In this understanding, the national revolution was a struggle that had to begin inside individual persons before it could move to broader communal and societal contexts on the road to national independence; this was true for Kartosuwiryo, whether the revolution were to be pursued by diplomacy or by weapons. No portion of Indonesia’s population was relieved from its duty and responsibility to defend the country and build national sovereignty. But the task that rested solely on the Muslims was the social revolution: a struggle aimed at deconstructing colonialism from within society, thereby effecting a change on the ummah itself. The broader social revolution, however, could only be carried out by those who had already succeeded in the revolution at the individual level and who had fully conformed their souls to Islam.
To Kartosuwiryo, both the national and social revolutions - now explicitly defined as al-jihad al-asghar and al-jihad al-akbar, respectively - were necessary to eradicate colonialism by acting on external (state and government) and internal (citizens’ souls) objects of foreign domination. As stated above, modernists and traditionalists developed different strategies to achieve an Islamic state, and Kartosuwiryo concluded that in the current context it would be inappropriate to adhere to dogmatic divisions between social and national revolutions. He suggested instead that the revolutions should be pursued at the same time. Because ensuring de facto and de jure independence was an urgent goal, Kartosuwiryo argued that initially a stronger emphasis was to be placed on the national struggle: the ummah would concentrate its efforts on supporting the physical revolution, while delegating the social revolution to the Islamic leadership. Only once the foreign oppressor had left and Indonesia was free would the rest of the population be involved at the social level.
After independence, the establishment of an Indonesian state based on Islam could be achieved in either a top-down or a bottom- up fashion, depending on the ummah’s level of representation in, and influence on, national governing bodies.

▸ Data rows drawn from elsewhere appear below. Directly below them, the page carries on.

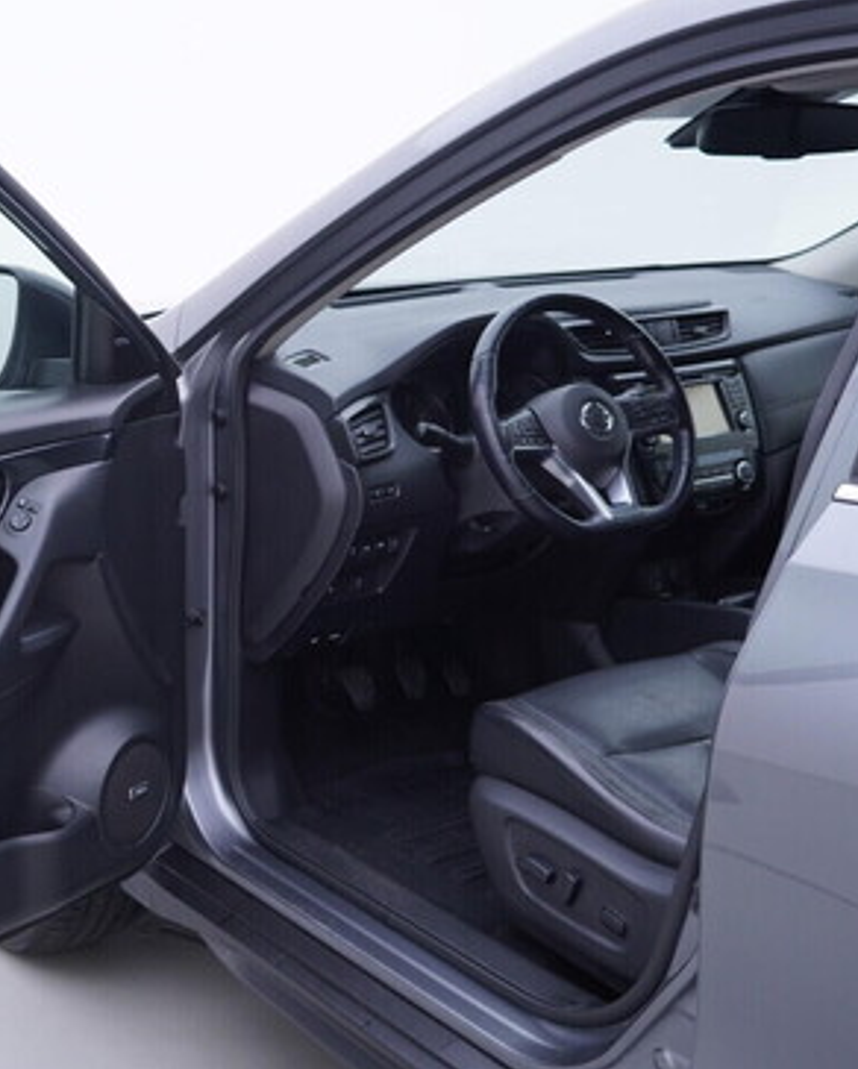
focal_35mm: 51
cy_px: 533
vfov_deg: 36.6
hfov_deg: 28.9
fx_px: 1616
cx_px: 141
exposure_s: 1/50
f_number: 3.2
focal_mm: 24
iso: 125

In the first scenario, even though the executive bodies were not dominated by Muslims, those involved in the legislature would have the duty to comply with Islamic regulations, and thus would advance the formalization of an Islamic government. Because of this possible discrepancy between the legislative and the executive bodies, Kartosuwiryo argued in favour of conducting military and political courses for the ummah to ensure a high level of awareness and education at the grassroots level. He also invoked unity and cooperation between ulama and intellectuals, as the former knew the sharia and the latter the rules of government.
In case this attempt to coordinate hukum, hakim and mahkum (law, judge and sentence) at the national level failed, Kartosuwiryo advanced an alternative strategy: the ummah, still responsible for the implementation of Islamic law at the personal level, would create its own daral-Islam (note the similarity with the 1938 MIAI speech). Seen as part and parcel of the individual revolution, the involvement of the ummah in legal matters was the first step towards an Islamic social revolution, also called an Islamic people’s revolution. It is this social dimension of the ummah’s organization and mobilization that Kartosuwiryo had in mind when he established the Darul Islam in 1948.